I don’t like the darkness.
I hate the darkness.
I have since that night years ago, when I’d ended up locked in Damion’s family’s wine cellar with the lights out and the door locked. Damion and I were down there talking and flirting, when our pizza had arrived. He’d gone upstairs to grab it when the storm battering the house had killed the lights and the electronic door. We should have never been down there in the first place, but our parents were on a date night, and he’d talked me into it. It would be our secret, he’d promised. Damion had tried to free me, but I’d ended up down there for hours, alone, suffocating in pitch black. It had been West Senior who’d called the fire department to get me out.
Afterward, I’d developed this stupid phobia I’ve sworn will never defeat me or own me. It doesn’t own me. Just as Damion’s father doesn’t own me or him.
Of course, he knows damn well I didn’t come out of that wine cellar unscathed, and the idea that I’m weak enough for him to torment me infuriates me. He doesn’t get to hold that kind of power over me. He does not. I clamp down on any reaction that will please that man.
I will not scream.
I will not give him that satisfaction.
My hands flatten on the wall, and I slowly lower myself until I’m kneeling, willing my racing heart to calm. For long seconds, I hold my position, counting: one, two, three, four—another technique I was taught years ago by my therapist. It’s a way to distract myself and control my mind. It’s not actually the darkness that scares me. It’s the way it creates a sense of being in a box that’s unnerving. But the room is not a box. Nothing about darkness has not changed that fact.
With that logical thought, I return to counting, picking up where I left off: five, six, seven…
I rotate my body, settling my back against the wall, and sit down, pulling my knees to my chest and curling my arms around them. The darkness expands around me, suffocating me, and I squeeze my eyes shut, counting again: eight, nine, ten…I get to twenty and chide myself for allowing this weakness to live inside me. It’s stupid. It was just a wine cellar, and nothing happened to me down there. Only my therapist suggested my reaction wasn’t about the place, but rather something going on in my home life at the time. That something was my father disappearing for random periods of time, and despite my mother telling me it was for work reasons, I’d sensed differently.

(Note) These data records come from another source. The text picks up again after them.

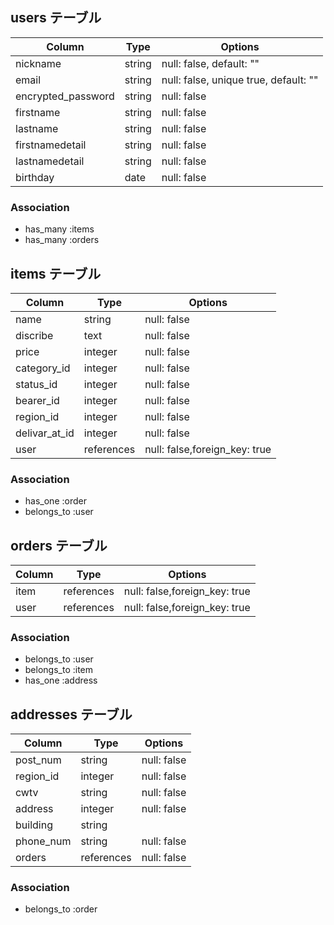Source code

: ## users テーブル

| Column            | Type                   | Options                              |
| ------------------| ---------------------- | -------------------------------------|
| nickname          | string                 | null: false, default: ""             |
| email             | string                 | null: false, unique true, default: ""|
| encrypted_password| string                 | null: false                          |
| firstname         | string                 | null: false                          |
| lastname          | string                 | null: false                          |
| firstnamedetail   | string                 | null: false                          |
| lastnamedetail    | string                 | null: false                          |
| birthday          | date                   | null: false                          |


### Association

- has_many :items
- has_many :orders

## items テーブル

| Column        | Type          | Options                       |
| --------------| --------------| ------------------------------|
| name          | string        | null: false                   |
| discribe      | text          | null: false                   |
| price         | integer       | null: false                   |
| category_id   | integer       | null: false                   |
| status_id     | integer       | null: false                   |
| bearer_id     | integer       | null: false                   |
| region_id     | integer       | null: false                   |
| delivar_at_id | integer       | null: false                   |
| user          | references    | null: false,foreign_key: true |


### Association

- has_one :order
- belongs_to :user

## orders テーブル

| Column       | Type          | Options                       |
| ------------ | --------------| ----------------------------- |
| item         | references    | null: false,foreign_key: true |
| user         | references    | null: false,foreign_key: true |


### Association

- belongs_to :user
- belongs_to :item
- has_one :address

## addresses テーブル

| Column     | Type       | Options     |
| -----------| -----------| ------------|
| post_num   | string     | null: false |
| region_id  | integer    | null: false |
| cwtv       | string     | null: false |
| address    | integer    | null: false | 
| building   | string     |             |
| phone_num  | string     | null: false |
| orders     | references | null: false | 

### Association

- belongs_to :order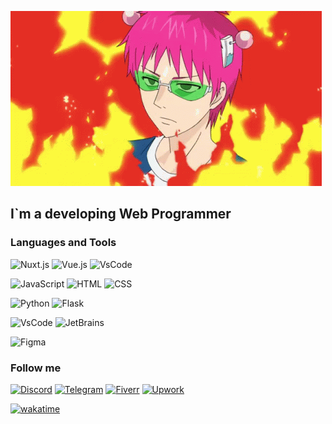 ![Header](https://github.com/SharapaGorg/SharapaGorg/blob/main/assets/saiki-kusuo-saiki-k.gif)

## I`m a developing Web Programmer

### Languages and Tools
![Nuxt.js](https://img.shields.io/badge/-Nuxt.js-1e1e1e?style=for-the-badge&logo=nuxt.js)
![Vue.js](https://img.shields.io/badge/-Vue.js-1e1e1e?style=for-the-badge&logo=vue.js)
![VsCode](https://img.shields.io/badge/-TailwindCSS-1e1e1e?style=for-the-badge&logo=tailwindcss)

![JavaScript](https://img.shields.io/badge/-JavaScript-1e1e1e?style=for-the-badge&logo=javascript)
![HTML](https://img.shields.io/badge/-html5-1e1e1e?style=for-the-badge&logo=html5)
![CSS](https://img.shields.io/badge/-CSS-1e1e1e?style=for-the-badge&logo=css3)

![Python](https://img.shields.io/badge/-Python-1e1e1e?style=for-the-badge&logo=python)
![Flask](https://img.shields.io/badge/-Flask-1e1e1e?style=for-the-badge&logo=flask)

![VsCode](https://img.shields.io/badge/-VsCode-1e1e1e?style=for-the-badge&logo=visualstudiocode)
![JetBrains](https://img.shields.io/badge/-JetBrains_Editors-1e1e1e?style=for-the-badge&logo=jetbrains)

![Figma](https://img.shields.io/badge/-Figma-1e1e1e?style=for-the-badge&logo=figma)

### Follow me

[//]: # ([![Discord]&#40;https://img.shields.io/badge/-Discord-c71585?style=for-the-badge&logo=discord&#41;]&#40;https://discord.gg/CGFFP2H&#41;)
[![Discord](https://img.shields.io/discord/484025467134017568?label=&style=for-the-badge&logo=discord&logoColor=1e1e1e)](https://discord.gg/CGFFP2H)
[![Telegram](https://img.shields.io/badge/-Telegram-c71585?style=for-the-badge&logo=telegram)](https://t.me/sharapagorg)
[![Fiverr](https://img.shields.io/badge/-Fiverr-c71585?style=for-the-badge&logo=fiverr)](https://www.fiverr.com/sharapagorg)
[![Upwork](https://img.shields.io/badge/-Upwork-c71585?style=for-the-badge&logo=upwork)](https://www.upwork.com/freelancers/~01bc79375d3457497e)

[![wakatime](https://wakatime.com/badge/user/b26427ce-0968-4325-aff9-7230f45dc200.svg)](https://wakatime.com/@b26427ce-0968-4325-aff9-7230f45dc200)
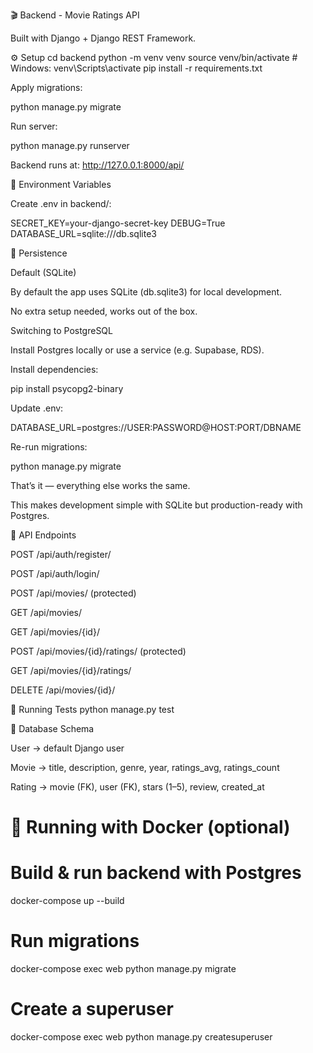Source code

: 🎬 Backend - Movie Ratings API

Built with Django + Django REST Framework.

⚙️ Setup
cd backend
python -m venv venv
source venv/bin/activate   # Windows: venv\Scripts\activate
pip install -r requirements.txt


Apply migrations:

python manage.py migrate


Run server:

python manage.py runserver


Backend runs at: http://127.0.0.1:8000/api/

🔑 Environment Variables

Create .env in backend/:

SECRET_KEY=your-django-secret-key
DEBUG=True
DATABASE_URL=sqlite:///db.sqlite3

💾 Persistence

Default (SQLite)

By default the app uses SQLite (db.sqlite3) for local development.

No extra setup needed, works out of the box.

Switching to PostgreSQL

Install Postgres locally or use a service (e.g. Supabase, RDS).

Install dependencies:

pip install psycopg2-binary


Update .env:

DATABASE_URL=postgres://USER:PASSWORD@HOST:PORT/DBNAME


Re-run migrations:

python manage.py migrate


That’s it — everything else works the same.

This makes development simple with SQLite but production-ready with Postgres.

📡 API Endpoints

POST /api/auth/register/

POST /api/auth/login/

POST /api/movies/ (protected)

GET /api/movies/

GET /api/movies/{id}/

POST /api/movies/{id}/ratings/ (protected)

GET /api/movies/{id}/ratings/

DELETE /api/movies/{id}/

🧪 Running Tests
python manage.py test

📂 Database Schema

User → default Django user

Movie → title, description, genre, year, ratings_avg, ratings_count

Rating → movie (FK), user (FK), stars (1–5), review, created_at

# 🐳 Running with Docker (optional)

# Build & run backend with Postgres
docker-compose up --build

# Run migrations
docker-compose exec web python manage.py migrate

# Create a superuser
docker-compose exec web python manage.py createsuperuser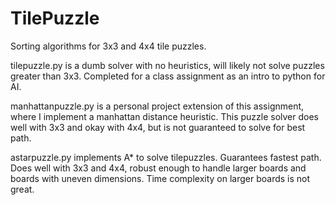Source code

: # TilePuzzle

Sorting algorithms for 3x3 and 4x4 tile puzzles.

tilepuzzle.py is a dumb solver with no heuristics, will likely not solve puzzles greater than 3x3. Completed for a class assignment as an intro to python for AI.

manhattanpuzzle.py is a personal project extension of this assignment, where I implement a manhattan distance heuristic. 
This puzzle solver does well with 3x3 and okay with 4x4, but is not guaranteed to solve for best path.

astarpuzzle.py implements A* to solve tilepuzzles. Guarantees fastest path. Does well with 3x3 and 4x4, robust enough to handle larger boards and boards with uneven dimensions. Time complexity on larger boards is not great.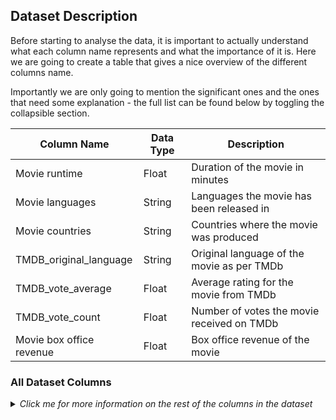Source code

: ## Dataset Description
Before starting to analyse the data, it is important to actually understand what each column name represents and what the importance of it is. 
Here we are going to create a table that gives a nice overview of the different columns name.

Importantly we are only going to mention the significant ones and the ones that need some explanation - the full list can be found below by toggling the collapsible section.

| Column Name                                  | Data Type | Description                                        |
|----------------------------------------------|-----------|----------------------------------------------------|
| Movie runtime                                | Float     | Duration of the movie in minutes                   |
| Movie languages                              | String    | Languages the movie has been released in           |
| Movie countries                              | String    | Countries where the movie was produced             |
| TMDB_original_language                       | String    | Original language of the movie as per TMDb         |
| TMDB_vote_average                            | Float     | Average rating for the movie from TMDb             |
| TMDB_vote_count                              | Float     | Number of votes the movie received on TMDb         |
| Movie box office revenue                     | Float     | Box office revenue of the movie                    |

### All Dataset Columns
<details markdown="1">
    <summary id="more-info"><i>Click me for more information on the rest of the columns in the dataset</i></summary>


| Column Name                                  | Data Type | Description                                        |
|----------------------------------------------|-----------|----------------------------------------------------|
| Wikipedia Movie ID                           | Integer   | Wikipedia's unique identifier for the movie        |
| Freebase Movie ID                            | String    | Freebase's unique identifier for the movie         |
| Movie release date                           | String    | The release date of the movie                      |
| Movie runtime                                | Float     | Duration of the movie in minutes                   |
| Movie languages                              | String    | Languages the movie has been released in           |
| Movie countries                              | String    | Countries where the movie was produced             |
| Movie genres                                 | String    | Genres associated with the movie                   |
| TMDB_id                                      | Float     | The Movie Database (TMDb) unique identifier        |
| TMDB_original_language                       | String    | Original language of the movie as per TMDb         |
| TMDB_original_title                          | String    | Original title of the movie as per TMDb            |
| TMDB_overview                                | String    | Overview or summary of the movie as per TMDb       |
| TMDB_popularity                              | Float     | Popularity score of the movie as per TMDb          |
| TMDB_release_date                            | String    | Release date of the movie as per TMDb              |
| TMDB_title                                   | String    | Title of the movie as per TMDb                     |
| TMDB_vote_average                            | Float     | Average rating for the movie from TMDb             |
| TMDB_vote_count                              | Float     | Number of votes the movie received on TMDb         |
| TMDB_runtime                                 | Float     | Runtime of the movie as per TMDb                   |
| TMDB_budget                                  | Float     | Budget of the movie as per TMDb                    |
| TMDB_IMDB_id                                 | String    | IMDb's unique identifier for the movie             |
| TMDB_genres                                  | String    | Genres of the movie according to TMDb              |
| Movie box office revenue                     | Float     | Box office revenue of the movie                    |
| Movie release year                           | Float     | Year of the movie's release                        |
| log Movie box office revenue                 | Float     | Logarithm of the movie's box office revenue        |
| log TMDB_vote_count                          | Float     | Logarithm of the number of TMDb votes              |
| Male_actor_percentage                        | Float     | Percentage of male actors in the movie             |
| Mean_actor_age_at_movie_release              | Float     | Average age of actors at the time of movie release |
| balanced Movie box office revenue            | Float     | Balanced box office revenue of the movie           |
| log balanced Movie box office revenue        | Float     | Logarithm of balanced box office revenue           |



</details>

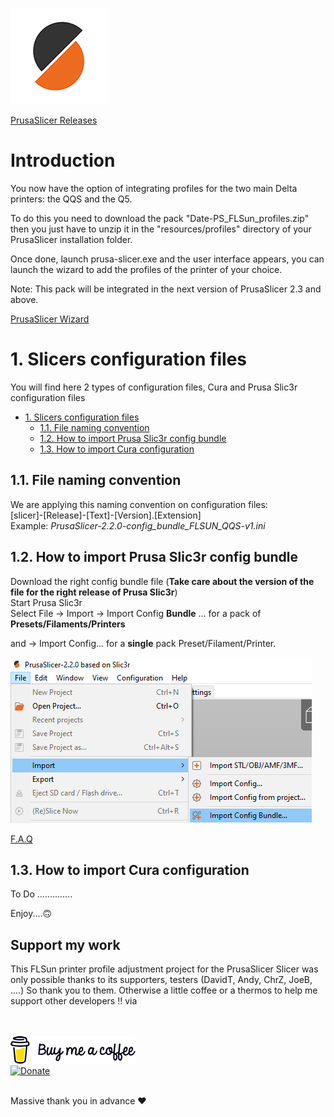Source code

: 
![PrusaSlicer logo](../../docs/images/PrusaSlicer.png?raw=true)

[PrusaSlicer Releases](https://github.com/prusa3d/PrusaSlicer/releases)

# Introduction

You now have the option of integrating profiles for the two main Delta printers: the QQS and the Q5. 

To do this you need to download the pack "Date-PS_FLSun_profiles.zip" then you just have to unzip it in the "resources/profiles" directory of your PrusaSlicer installation folder. 

Once done, launch prusa-slicer.exe and the user interface appears, you can launch the wizard to add the profiles of the printer of your choice.

Note: This pack will be integrated in the next version of PrusaSlicer 2.3 and above.

[PrusaSlicer Wizard](../../docs/images/PS-Wizard.png?raw=true)

# 1. Slicers configuration files

You will find here 2 types of configuration files, Cura and Prusa Slic3r configuration files

- [1. Slicers configuration files](#1-slicers-configuration-files)
  - [1.1. File naming convention](#11-file-naming-convention)
  - [1.2. How to import Prusa Slic3r config bundle](#12-how-to-import-prusa-slic3r-config-bundle)
  - [1.3. How to import Cura configuration](#13-how-to-import-cura-configuration)

## 1.1. File naming convention

We are applying this naming convention on configuration files:  
[slicer]-[Release]-[Text]-[Version].[Extension]  
Example: *PrusaSlicer-2.2.0-config_bundle_FLSUN_QQS-v1.ini*

## 1.2. How to import Prusa Slic3r config bundle

Download the right config bundle file (**Take care about the version of the file for the right release of Prusa Slic3r**)  
Start Prusa Slic3r  
Select File -> Import -> Import Config **Bundle** ... for a pack of **Presets/Filaments/Printers**

and -> Import Config... for a **single** pack Preset/Filament/Printer. 

![picture 1](../../docs/images/PS_Import.png)  

[F.A.Q](https://help.prusa3d.com/en/article/faq-prusaslicer_1789)

## 1.3. How to import Cura configuration

To Do  ..............

Enjoy....🙃

 ## Support my work

 This FLSun printer profile adjustment project for the PrusaSlicer Slicer was only possible thanks to its supporters, testers (DavidT, Andy, ChrZ, JoeB, ....) So thank you to them.
 Otherwise a little coffee or a thermos to help me support other developers !! via
 
 <br/><br/>
  [![BuyMeCoffee](../../docs/icons/BMC_Black.png)](https://www.buymeacoffee.com/Foxies)<br/>[![Donate](https://img.shields.io/badge/BuyMeACoffee-Thanks-orange)](https://www.buymeacoffee.com/Foxies)
 <br/><br/>

 Massive thank you in advance :heart:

In my core, I’d known something was wrong at home, but I hadn’t dared speak it out loud, beyond the admissions I’d made to a therapist who’d played tug of war to pull it from me. I hadn’t even told Damion. In truth, I hadn’t wanted anything to disturb the world as it appeared back then, with our two happy families next door to each other. Apparently, trauma and stress can create phobias, and it’s forever irritating that I can’t beat it, at least, not wholly.
My fingers curl into my palms. Pull it together , I scream in my head. I cannot afford to be this weak and survive this. I have to stand up and fight. I will stand up and fight, but as I open my eyes, the darkness swallows me.
And it destroys me.
I’m shaking all over, and I can’t make it stop.